Whatever lies behind such confusion (if that is what it is), both the post-liberals’ calumniation of their own country and their adoration of authoritarian leaders abroad seeps down from the intellectual sphere into the popular culture, where an entire ecosphere of illiberals—activists, journalists, aspiring politicians, militia members, crackpots of various stripes—has been energized. While retaining his affinity for Vladimir Putin, Tucker Carlson—the keynote speaker at Hazony’s first gathering of national conservatives—has broadcast from Budapest, bringing the supposed virtues of Hungary to the broad masses of the Fox television audience. This very month, the Conservative Political Action Coalition (CPAC), hosted a convocation in Hungary in Orbán’s honor. A strange assortment of characters is now lauding Hungary’s illiberal democracy, while lambasting America as a tyranny. “Dictator Joe Biden started phase 1 of the Dems’ Communist takeover of America,” is how Republican Rep. Marjorie Taylor Greene sees the world. The United States “needs to be liberated” like Ukraine, says Republican Rep. Lauren Boebert. “Rod Dreher makes an excellent case that totalitarianism has just about arrived in the U.S.,” writes Abe Greenwald, an editor at conservative Commentary magazine, adding—with the self-indicting irony escaping him—that the label totalitarian “is much abused.” 

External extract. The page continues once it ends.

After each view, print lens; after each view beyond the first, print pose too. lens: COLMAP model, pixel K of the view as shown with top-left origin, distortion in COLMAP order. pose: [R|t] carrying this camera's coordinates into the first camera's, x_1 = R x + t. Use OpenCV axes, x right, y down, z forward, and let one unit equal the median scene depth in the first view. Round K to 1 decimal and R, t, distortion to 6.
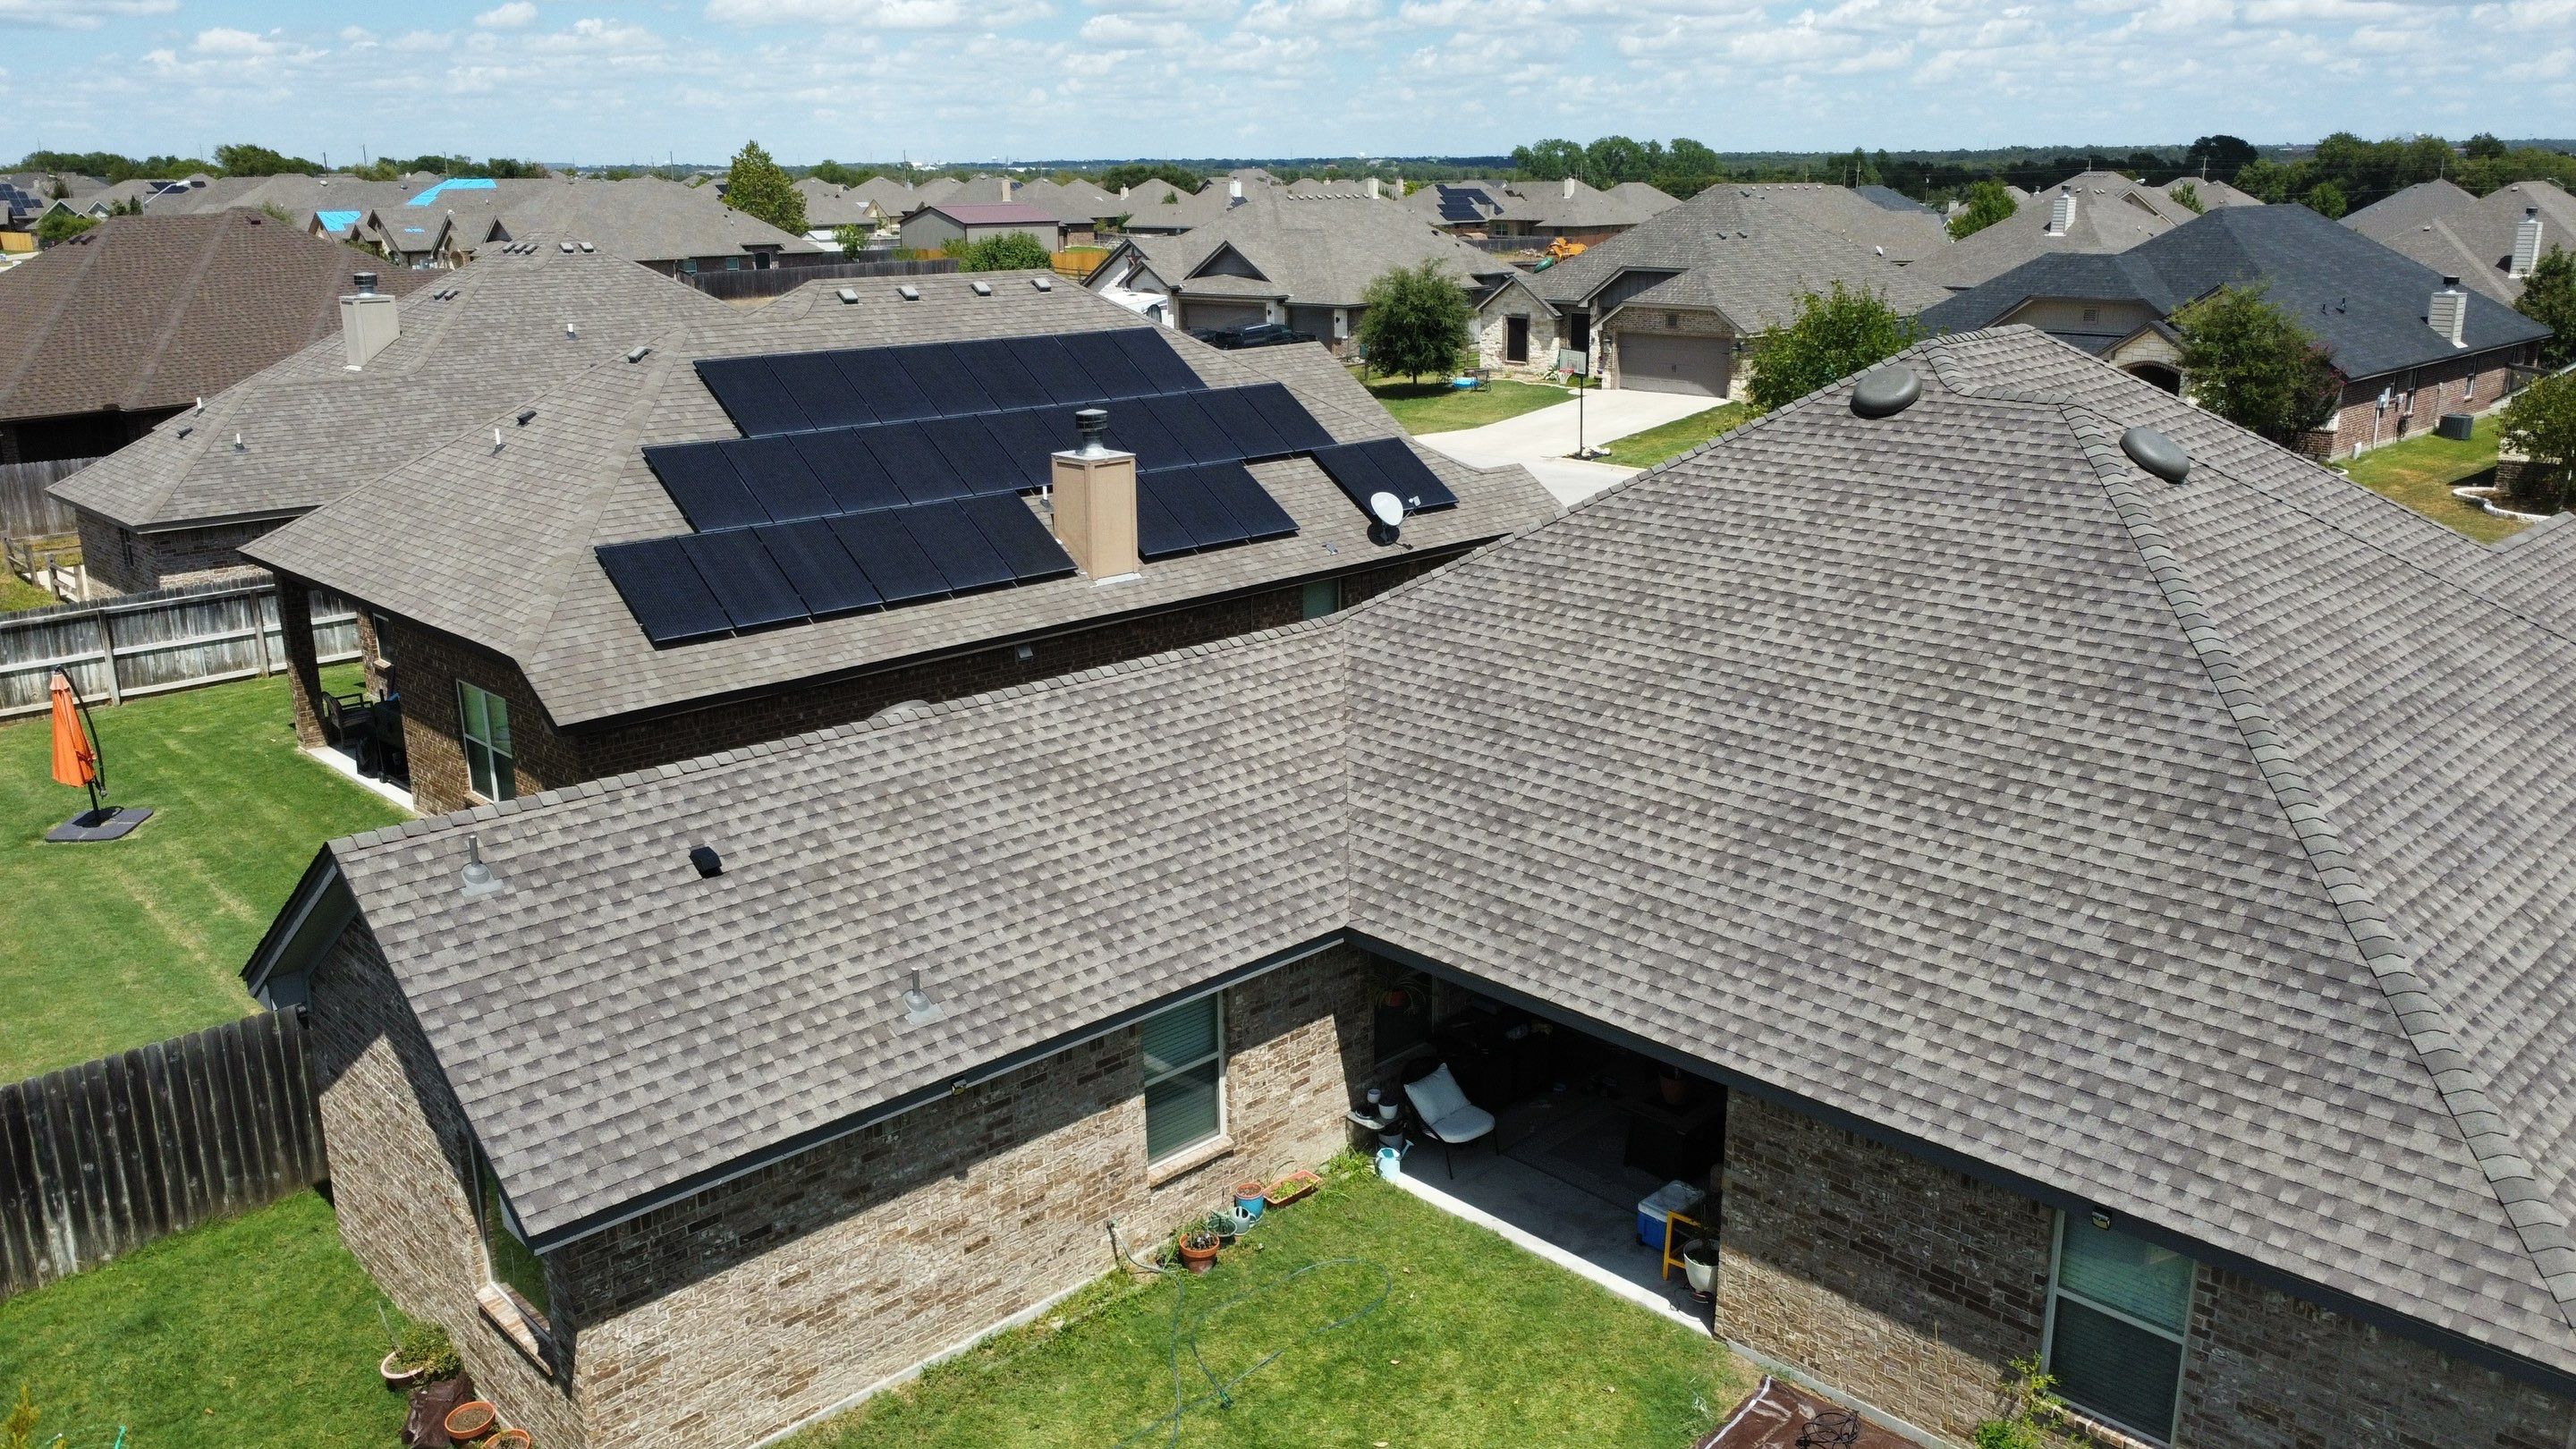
lens RADIAL K [[1929.8, 0, 1284.6], [0, 1929.8, 718.2], [0, 0, 1]] dist [0.007392, -0.007140]
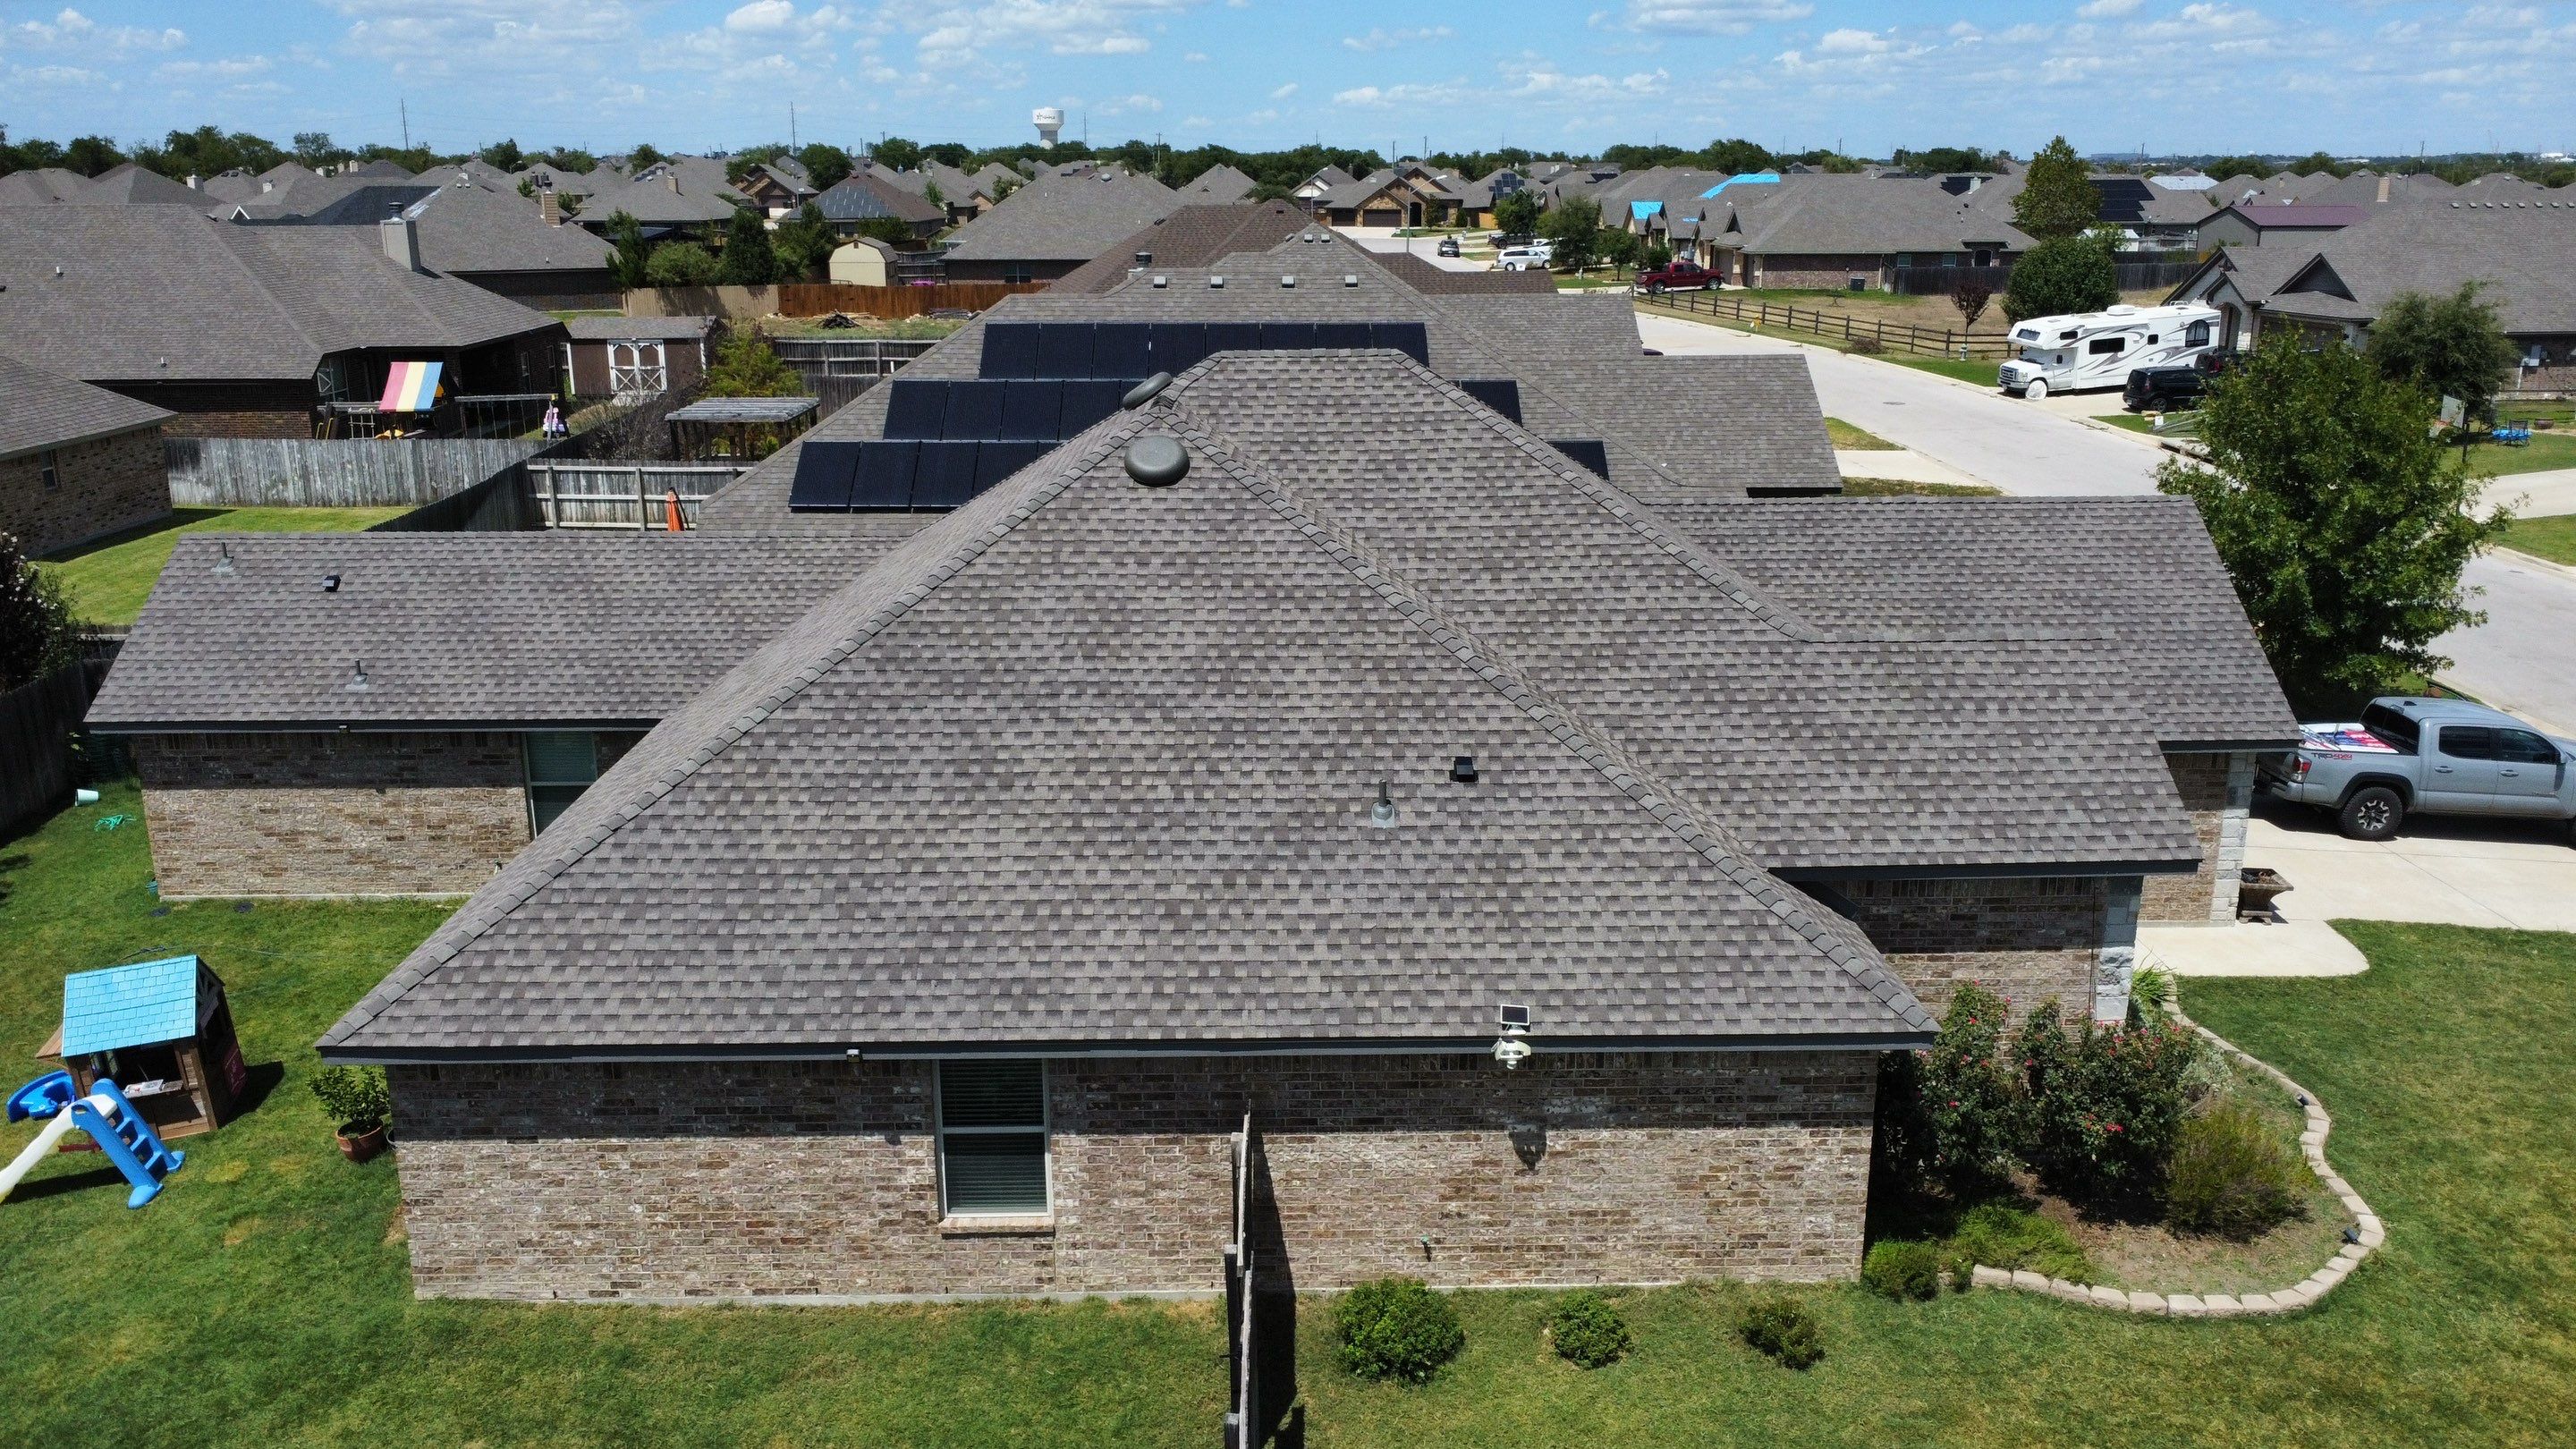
lens RADIAL K [[1929.8, 0, 1282.0], [0, 1929.8, 728.2], [0, 0, 1]] dist [0.007392, -0.007140]
pose [[0.732402, 0.194740, -0.652429, 0.236104], [-0.188757, 0.978740, 0.080245, -0.015834], [0.654185, 0.064379, 0.753590, 0.038013]]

A segment of the right is infected with arrant nonsense, but the content of that arrant nonsense did not spring from nowhere. At a moment when American liberal democracy is coming undone, a group of supposedly serious thinkers has been engaged in a travesty, slandering the United States while simultaneously trivializing the extraordinarily brutal history of 20th century totalitarianism. It is a scandalous falsehood, a perversion of language for political ends, to contend, as Dreher does, that American liberal democracy has degenerated “into something resembling the totalitarianism over which it triumphed in the Cold War.” Aleksandr Solzhenitsyn spent much of his life caught in the maw of such a regime. His masterwork, “The Gulag Archipelago,” a chronicle of the torture and murder of millions, makes plain what totalitarianism is and what it is not. “Live not by lies” is Solzhenitsyn’s indelible admonition to those who would seek freedom. In a case of intellectual hijacking, “Live Not By Lies is also the title Dreher gave to his most recent book. It is past time he and his fellow post-liberals began heeding Solzhenitsyn’s famous words.

Gabriel Schoenfeld, a senior fellow at the Niskanen Center, is a contributing editor at the American Purpose. He is the author of, among other books, Necessary Secrets: National Security, the Media, and the Rule of Law.